The Hillary Clinton Problem

Clearly, people assume that Hillary Clinton will run for President in 2008. I’m a big fan of Hillary, and I think she’d be a fine President, and if she ends up being nominated I’ll vote for her as hard as I can, but right now it’s hard not to notice that statements like this:

Six years after battling her way to a Senate seat from her newly adopted state by campaigning night and day, Hillary Rodham Clinton is coasting toward re-election _ and piling up money that could go toward a run for the White House in 2008.

Do a lot to stoke the fires of movements like this:

“New York is not on our radar screen,” said William Black, an operative with the anti-Clinton “Stop Her Now” effort, which was launched a year ago and had raised less than $25,000 as of the end of 2005. “It’s really not much of a race.”

There are two things going on here. First, there is the Rove-style strategy on the part of the Republicans to establish Hillary’s character in the mind of the electorate, in the same way they did to John Kerry (flip flop!) or Al Gore (invented the internet!). Second, there is the press’ willingness to go along with it. After all, it is a good story, Hillary is a widely recognized figure who engenders strong responses. She has not, however, stated any intention to run in 2008, so conjecture like this:

Leftover money could be used for a presidential campaign in 2008 if she runs.

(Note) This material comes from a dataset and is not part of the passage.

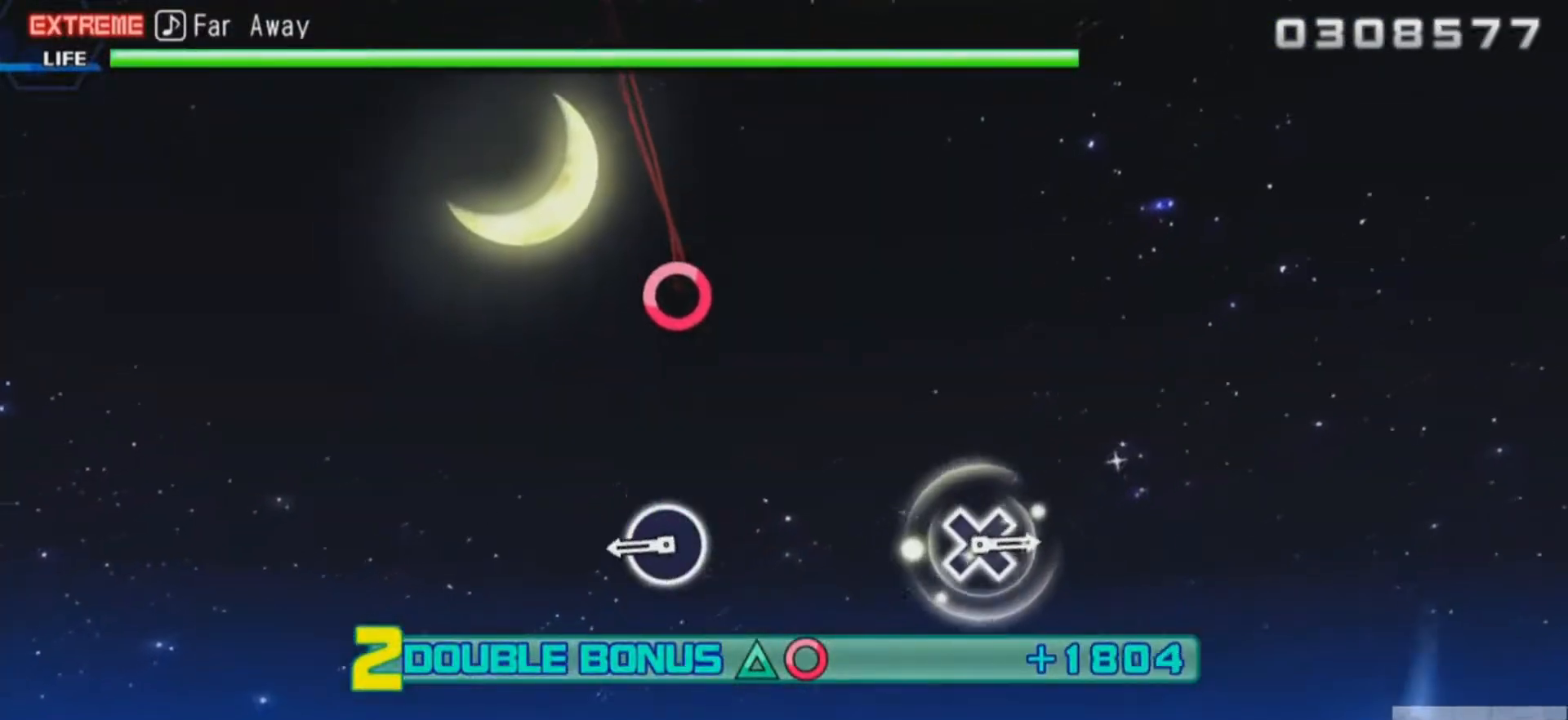
Gameplay with a controller (PlayStation layout); each line is a JSON object with the inputs held at the frame after it. "events" lists button and stick changes between this image and that frame as [ms after this image, input, new state], when the widget could be followed in between. Not read: L3 R3 left_stick right_stick.
{"buttons": ["L2"], "events": []}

The difference between Clinton’s 2000 campaign and her re-election bid is striking.

seems ill-founded, present more to excite and intrigue readers than to inform them. After all, what about this:

Clinton spokesman Howard Wolfson would not discuss 2006 campaign strategy, the possible benefits from not having a tough Senate race or the potential effect on 2008.

“We’re not taking anything for granted,” he said. “Senator Clinton is going to continue to focus on being the best senator that she can and making a strong case for her re-election.”

Seems pretty clear to me. It hurts liberals when the focus is taken off of the 2006 elections, which are lining up to be disastrous for the GOP, and put on the 2008 prospects of Hillary who, because of who she is, also allows the Republicans to keep pumping the old Bill Clinton outrage well they love so much. Hillary probably does want to run, and who can blame her? She’s made impressive inroads with Republican-heavy Upstate New York.

For now, though, I think the focus, from a news perspective, should be on the information relevant to a few months from now, as opposed to a few years.